Nepisiguit
"Bathurst, New Brunswick, which was once Nepisiguit, until under British rule, it was renamed. In this story, it was Nepisiguit. It was there on Pointe au Pere, now Point Ferguson, where Nicolas Denys and his wife, Marguerite Lafitte, built a home and a small fort with six cannons and a garden. There, he probably wrote his Description and Natural History. And, it was there where I went after Anne-Merry responded to my postcard. It is now a Golf Course."

Reluctantly, Jack paused in the eating of lobster. "Marguerite Lafitte? What year are we talking about?"

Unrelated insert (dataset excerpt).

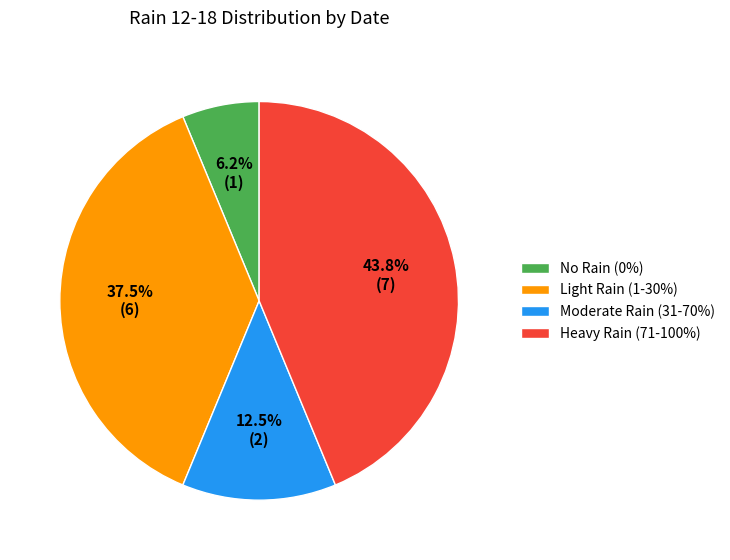

Combined, what portion of the pie is Moderate Rain (31-70%) and Light Rain (1-30%)?

50.0%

"Issues with the uncertainty of Nicolas Denys' land grants in Arcadia were ongoing for much of his life. But he probably built the house in Nepisiguit in the mid-17th century. His book was published in 1672, and it is likely that he was at Nepisiguit during at least part of the writing of this book." St. Denis had finished the grilled bass and was concentrating on unsalted butter and white wine sauteed scallops, which he had ordered as a side dish.

"Marguerite Lafitte?" Jack repeated the question.

"The Denys/St. Denis genealogy is unclear. There were other possible members of my family in Canada at that time, not to mention those who stayed home at Tours or elsewhere in the Valley of the Loire, where I like to think they were artists or made champagne. Given the various claims of my ancestry, I was not very interested in genealogies until..." St Denis paused to grate white pepper on the scallops.